O caso de Vangheluwe causou escândalo na Bélgica, e motivou dezenas de denúncias de abusos no seio da Igreja Católica no país. Fontes ligadas à vítima indicaram à imprensa recentemente que Vangheluwe pagou à família para que não o denunciasse até que os fatos tivessem prescrito, o que ocorreu há dois anos. Com o caso prescrito, a Igreja Católica não deve abrir processo canônico.

[b]Detalhes[/b]

Na sexta-feira passada, um relatório divulgado pela Justiça apontou detalhes dos abusos cometidos por padres católicos na Bélgica da década de 60 até meados dos anos 80. O documento ressalta as “pressões” e a lei do silêncio que imperou durante décadas no seio da igreja belga sobre o assunto e destaca que ao menos 13 vítimas se suicidaram anos depois de terem sofrido os abusos. Dois terços dos denunciantes são homens.

O documento, que contém os testemunhos anônimos de 124 “sobreviventes” –termo utilizado pela própria comissão– destaca que os abusos sexuais da maioria das vítimas aconteceu aos 12 anos, mas também existem casos de crianças vitimadas dos dois aos sete anos.
A descrição das vítimas sobre os autores dos abusos geralmente é imprecisa, já que passaram muitos anos desde os crimes, mas depois das verificações pertinentes a comissão determinou que 102 eram membros de uma congregação religiosa.

“É possível afirmar que nenhuma congregação fica à margem dos abusos sexuais de menores por parte de um ou vários de seus membros”, destaca o relatório.

A comissão recebeu muitos depoimentos, a princípio prescritos do ponto de vista penal, após a renúncia forçada de Vangheluwe.

Na entrevista coletiva, o bispo de Tournai, Guy Herpigny, afirmou que a maioria destes casos são antigos, enquanto “os abusos sexuais continuam sendo cometidos em todos os níveis da sociedade”. Ele afirmou ainda que faz falta uma “nova estrutura de colaboração” entre Igreja, Justiça e especialistas em ajuda às vítimas.
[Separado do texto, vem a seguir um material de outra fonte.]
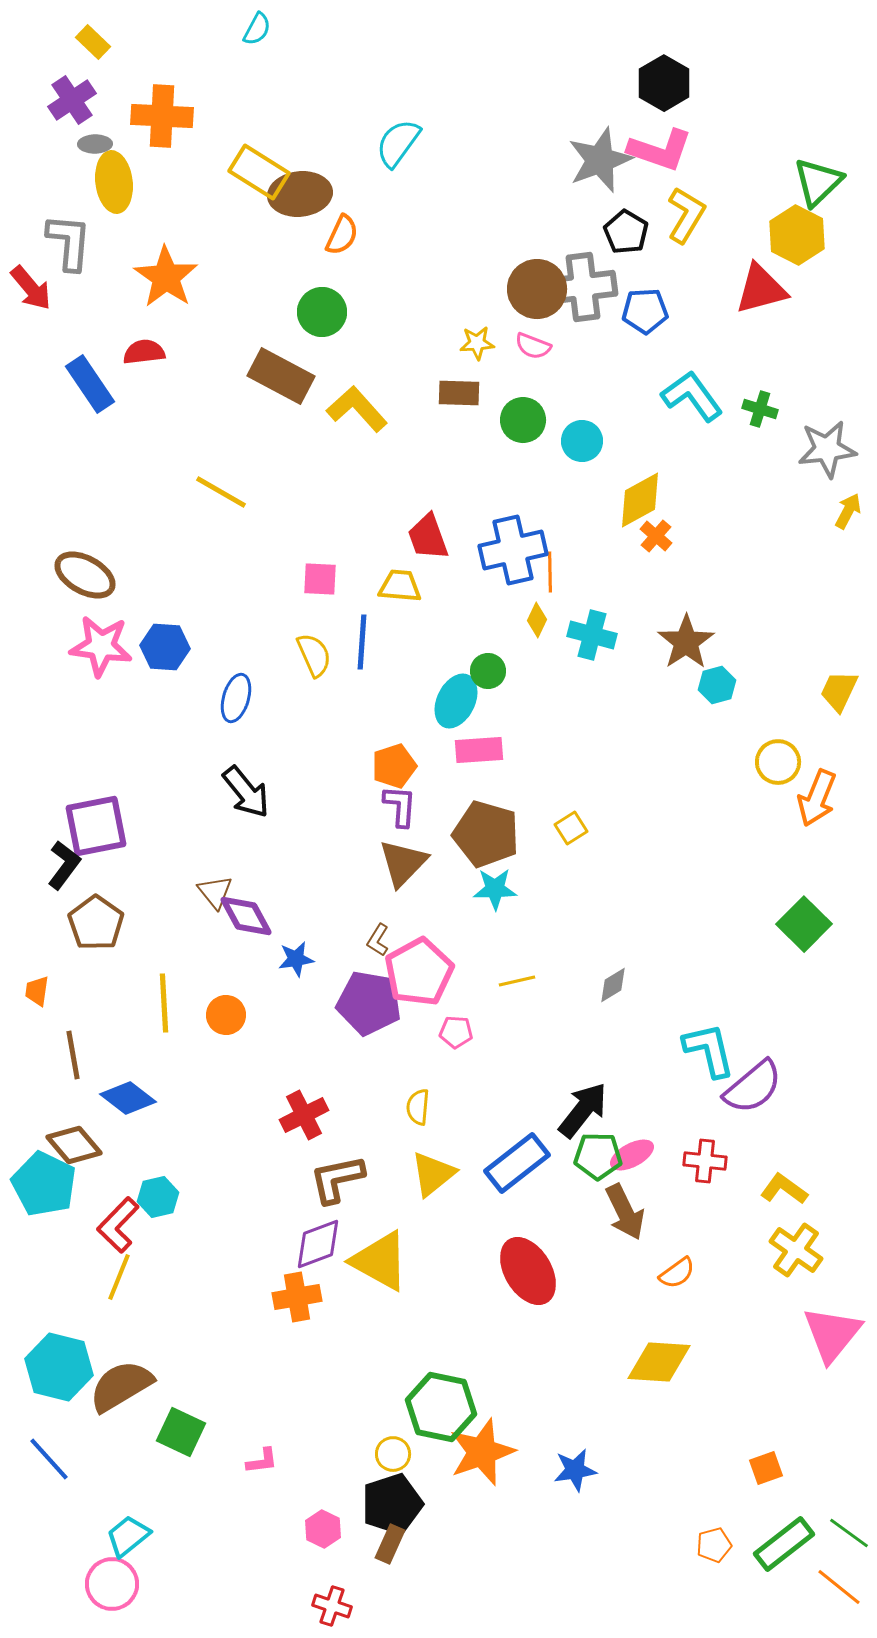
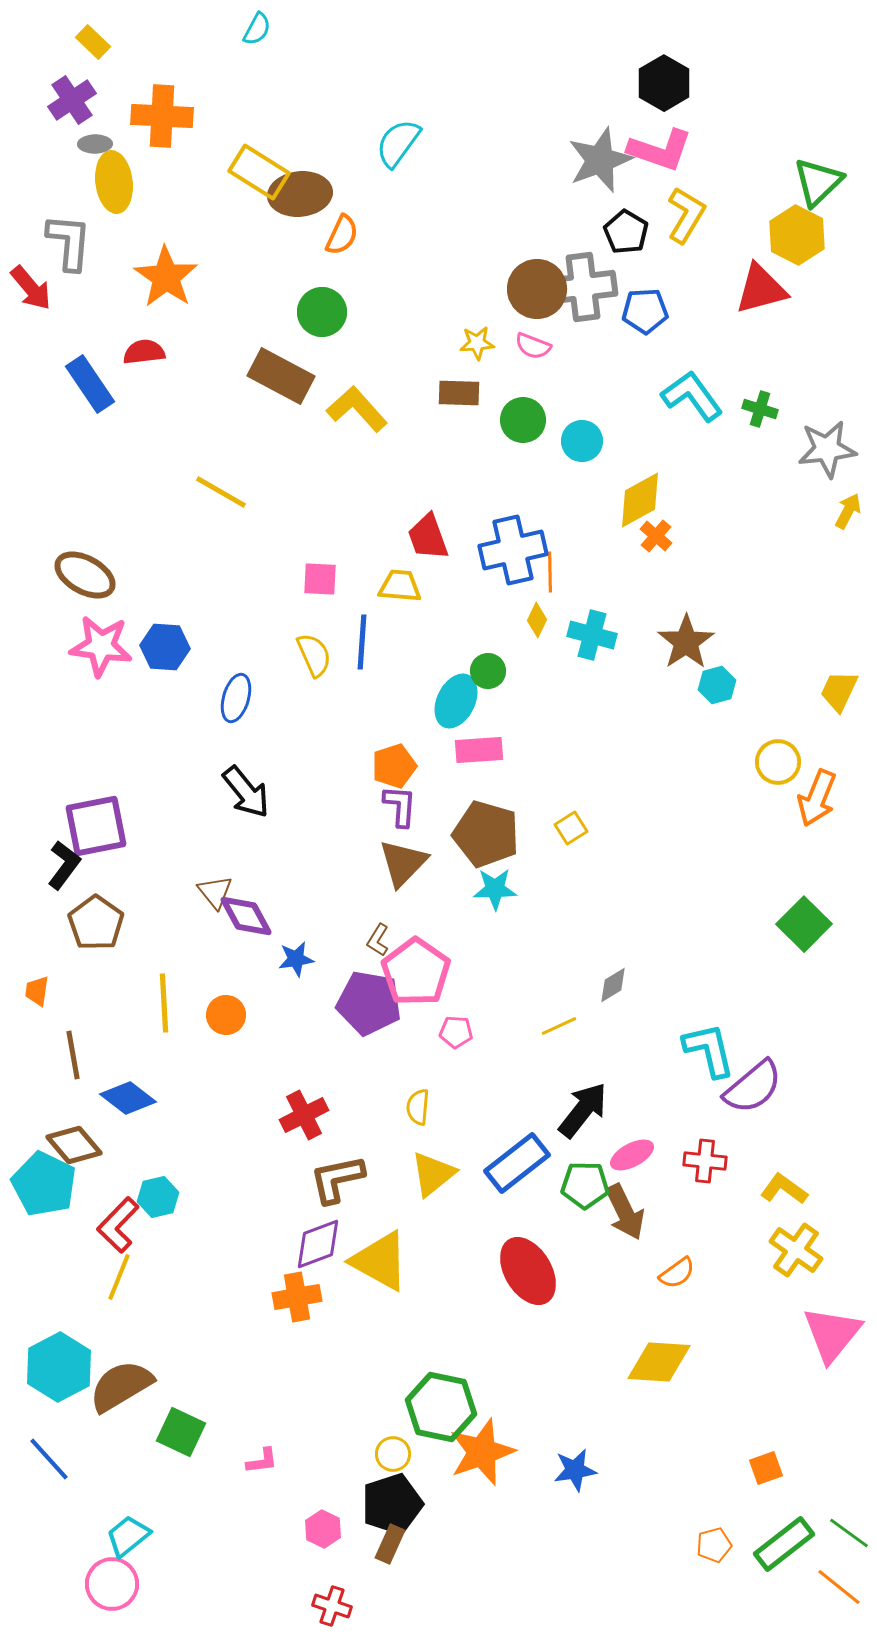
pink pentagon at (419, 972): moved 3 px left; rotated 8 degrees counterclockwise
yellow line at (517, 981): moved 42 px right, 45 px down; rotated 12 degrees counterclockwise
green pentagon at (598, 1156): moved 13 px left, 29 px down
cyan hexagon at (59, 1367): rotated 18 degrees clockwise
[b]Vítimas de abuso acham insuficientes propostas da Igreja belga[/b]

Críticos acusam a Igreja de não agirem contra os padres malfeitores e de fazer vista grossa aos abusos. A comissão disse não ter encontrado evidências de que a Igreja tivesse acobertado sistematicamente os crimes, embora tenha visto casos em que nada foi feito.

O centro voltado para o reconhecimento, cura e reconciliação das vítimas será possivelmente montado até o final do ano.

Sam Deurinck, que disse ter sofrido abusos de padres aos 11 e 13 anos de idade, foi um dos vários manifestantes que, diante da entrevista coletiva do arcebispo, seguravam fotos de si mesmos quando crianças.

“Acho que será vinho velho em embornais novos. Os bispos já encontraram há muitíssimos anos várias técnicas para ganhar tempo e adiar seu julgamento final”, declarou ele à Reuters.

Walter Van Steenbrugge, advogado que representa cerca de 30 vítimas, disse a uma TV belga que a Igreja deveria se preparar para pagar indenizações e deixar os casos com a Justiça.

Em junho, investigadores apreenderam documentos e computadores em casas paroquiais e na residência do ex-chefe da Igreja belga, mas a Justiça posteriormente considerou as ações policiais ilegais.

Sobre o futuro do bispo Roger Vangheluwe, de Bruges, Leonard teve pouco a dizer. Vangheluwe disse no fim de semana que deixaria a abadia que vinha lhe dando refúgio, mas cresceu a pressão para que ele deixe também o clero.

“Cabe a Roma decidir”, disse Leonard. “Não cabe ao ex-bispo determinar sua própria punição.”